— Activity —
From the entries that follow, report every line in which "plant" occurs.

Saved entries:
=======

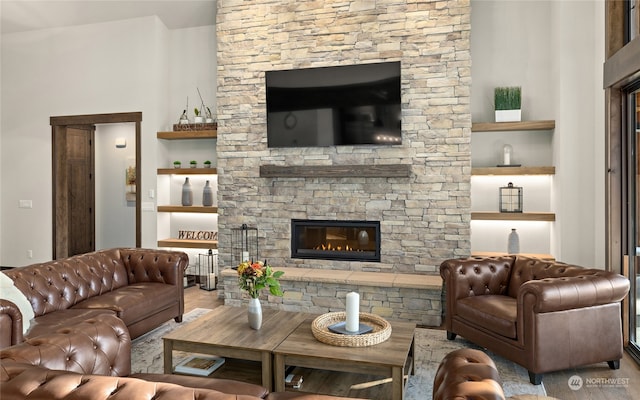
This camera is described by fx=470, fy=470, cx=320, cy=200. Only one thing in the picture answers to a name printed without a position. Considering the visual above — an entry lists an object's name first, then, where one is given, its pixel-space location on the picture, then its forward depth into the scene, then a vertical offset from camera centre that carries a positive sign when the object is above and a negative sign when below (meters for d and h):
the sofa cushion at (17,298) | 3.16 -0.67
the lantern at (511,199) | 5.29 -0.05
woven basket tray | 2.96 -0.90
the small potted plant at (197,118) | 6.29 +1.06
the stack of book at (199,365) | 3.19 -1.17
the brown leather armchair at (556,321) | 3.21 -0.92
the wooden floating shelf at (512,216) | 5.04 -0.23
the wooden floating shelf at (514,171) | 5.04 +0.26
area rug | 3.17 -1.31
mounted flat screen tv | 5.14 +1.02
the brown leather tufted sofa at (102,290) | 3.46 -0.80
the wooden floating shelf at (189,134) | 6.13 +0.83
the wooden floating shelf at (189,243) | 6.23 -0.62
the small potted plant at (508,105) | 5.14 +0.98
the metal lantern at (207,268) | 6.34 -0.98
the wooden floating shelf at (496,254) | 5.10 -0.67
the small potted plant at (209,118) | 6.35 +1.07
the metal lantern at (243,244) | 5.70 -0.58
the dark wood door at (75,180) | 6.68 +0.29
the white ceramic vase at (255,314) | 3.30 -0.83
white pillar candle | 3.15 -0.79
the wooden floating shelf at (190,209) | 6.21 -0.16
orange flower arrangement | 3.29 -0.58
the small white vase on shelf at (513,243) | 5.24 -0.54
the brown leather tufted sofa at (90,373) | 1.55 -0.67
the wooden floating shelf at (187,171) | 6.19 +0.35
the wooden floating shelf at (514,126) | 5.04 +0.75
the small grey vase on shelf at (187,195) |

=======

— Response area —
the small potted plant at (197,118) | 6.29 +1.06
the small potted plant at (508,105) | 5.14 +0.98
the small potted plant at (209,118) | 6.35 +1.07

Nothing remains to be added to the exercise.